Die schönsten Filme, die ich kenne (18): „Verräter“

Sein wir mal ehrlich: deutsche Krimiserien aus in den seligen Wirtschaftswundertagen sind der reine Trash – egal, ob für’s Kino („Edgar Wallace“) oder für’s Fernsehen (die dramaturgielosen Durbridge-Verfilmungen). Eine der wenigen Ausnahmen war „Die Gentlemen bitten zur Kasse“, bei denen sich das Prädikat „nach einer wahren Begebenheit“ einmal tatsächlich als Qualitätskriterium erwies.
Und: der ZDF-Dreiteiler „Verräter“ (1967) von Victor Canning.
In dieser figurenreichen Spionage-Geschichte spielte so ziemlich alles mit, was damals Rang und Namen hatte (und noch bekommen würde: auf unterschiedlichen Seiten des Gesetzes sind z.B. zwei Herren zu erleben, die bald darauf im Ermittler-Ensemble des „Kommissars“ Erik Ode aufgehen sollten).

Das Geschwisterpaar Clare und Peter Linton tritt in London mit einer sensationellen Nummer auf: Clare verfügt, wenn sie von ihrem Bruder in Hypnose versetzt wird, über das „absolute“ Gedächtnis. Alles, was sie jemals gehört und gelesen hat, kann sie in Hypnose reproduzieren, auch klassische Musik, die sie am Klavier vorträgt. Sie prägt sich die kompliziertesten Fakten und Daten ein, die sie freilich sofort wieder vergisst, wenn sie von ihrem Bruder aus der Hypnose aufgeweckt wird. Diese Fähigkeit wird den Geschwistern zum Verhängnis, als sie durch Zufall in eine Spionageaffäre hineingeraten. Im Zustand der Hypnose erhält Clare Linton von einem gejagten Agenten Informationen, die für zwei konkurrierende Geheimdienste von entscheidender Bedeutung sind. Zu ihnen gesellt sich eine dritte Gruppe, die am Verkauf des Materials verdienen möchte. Der Sieger muss nun Clare und Peter in seine Gewalt zu bringen, da die eine nur unter der Hypnose des anderen imstande ist, sich zu erinnern …

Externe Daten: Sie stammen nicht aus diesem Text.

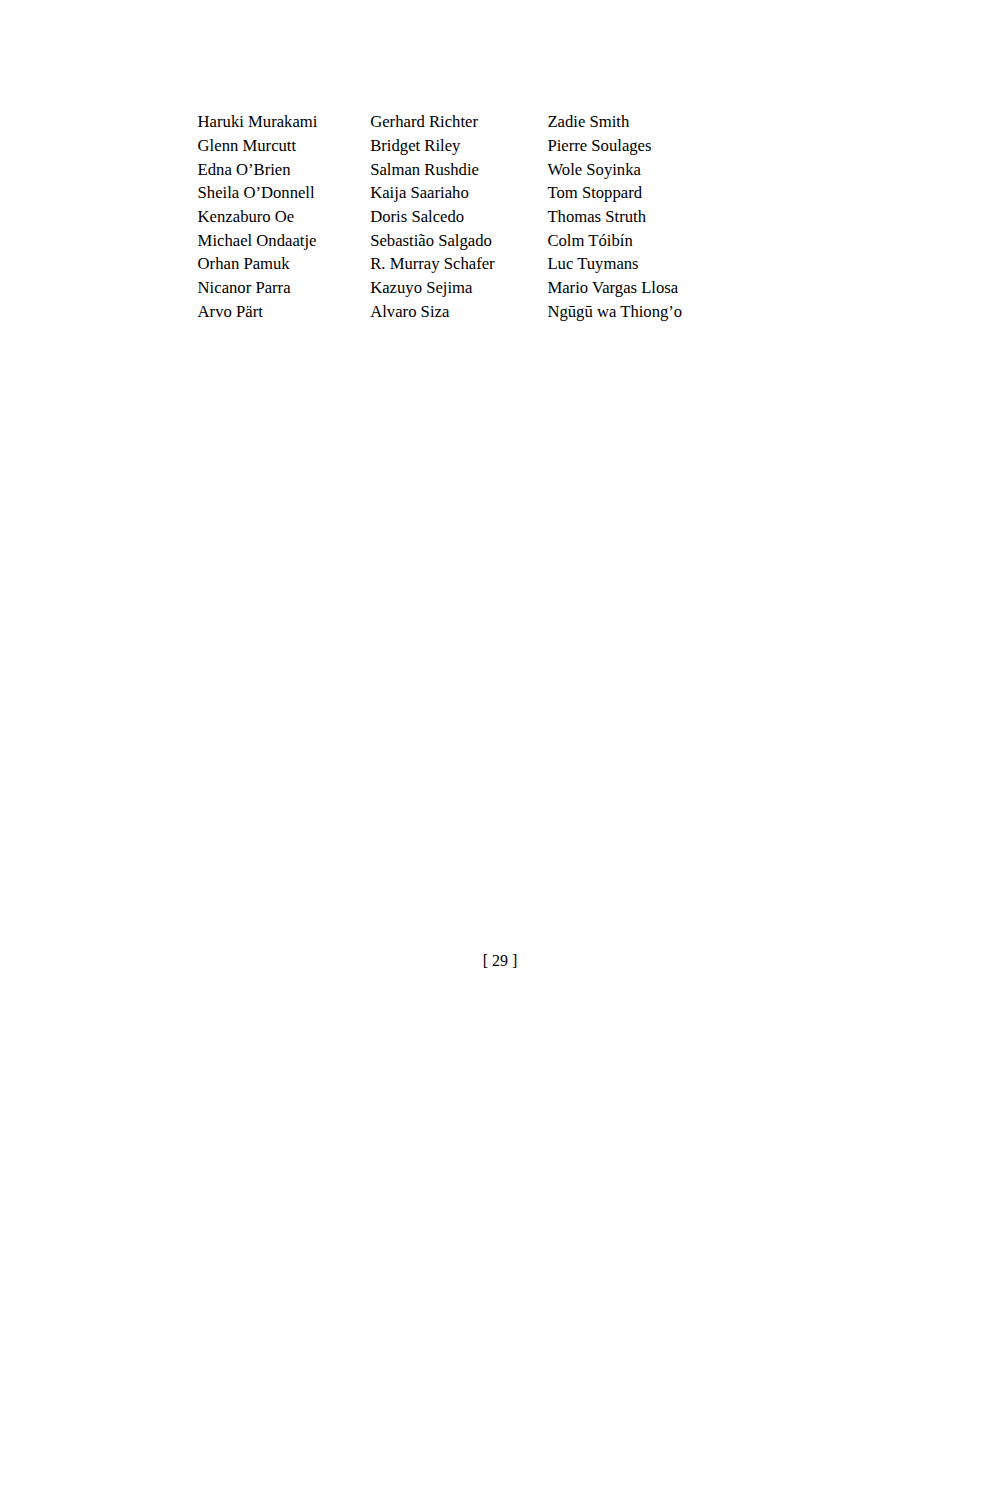Haruki Murakami
Glenn Murcutt
Edna O’Brien
Sheila O’Donnell
Kenzaburo Oe
Michael Ondaatje
Orhan Pamuk
Nicanor Parra
Arvo Pärt
Gerhard Richter
Bridget Riley
Salman Rushdie
Kaija Saariaho
Doris Salcedo
Sebastião Salgado
R. Murray Schafer
Kazuyo Sejima
Alvaro Siza
Zadie Smith
Pierre Soulages
Wole Soyinka
Tom Stoppard
Thomas Struth
Colm Tóibín
Luc Tuymans
Mario Vargas Llosa
Ngūgū wa Thiong’o
[ 29 ]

Die Musik dazu klingt weniger nach Swinging London als nach den handelsüblichen Nachdichtungen des US-amerikanischen Crime-Jazz. Ansonsten macht „Verräter“ fast alles besser als sein zeitgenössisches Genreumfeld. Die Handlung ist mitunter verwickelt, aber das Nötige kapiert man sofort – das weniger Nötige läuft auf jener von Hitchcock definierten MacGuffin-Ebene ab, die nur die handelnden Personen, nicht aber den Zuschauer zu interessieren braucht. Die Atmosphäre stimmt, etwa in den Backstage-Szenen, die das wenig glamouröse Wirken zweier Cabaret-Künstler zeigen. Die Dialoge sind ebenso lebendig wie die Figuren, bei denen nicht jeder Bösewicht auch noch widerlich aussehen und dauernd böse kucken muss. Auch kleinste Nebenfiguren sind liebevoll besetzt und inszeniert. Es gibt feine Abstufungen im Reich der verkrachten Existenzen, die leise unter ihrer Fehlbarkeit leiden, von der Erzählung aber nicht verraten werden, und demgegenüber hadernde oder knapp zuspätkommende Helden. Da es sich um eine TV-Produktion in Schwarzweiß handelt, erlaubte man sich die eine oder andere Fototapete vor dem Fenster, aber insgesamt wird erfreulich oft am (Londoner) Originalschauplatz gedreht – auch, wenn nur jemand über die Straße geht – oder doch zumindest in echten Kneipen, Hotels, Blumenläden statt in den üblichen Pappkulissen. (So wurde es auch bei den besagten „Gentlemen“ gehalten.) Dennoch ist die Produktion frei von jenem pauschaltouristischen Kleister, der so viele ZDF-Mehrteiler von Herbert Reinecker zusammenhält.
Weil das Buch nicht von einem der üblichen Verdächtigen stammt, Francis Durbridge oder eben Reinecker, und auch keiner Serie angehört, fehlt „Verräter“ bisher in allen „TV-Nostalgie“ und „Kultkrimi“-Wiederbelebungsprogrammen.
Das lange Warten wird sich gelohnt haben.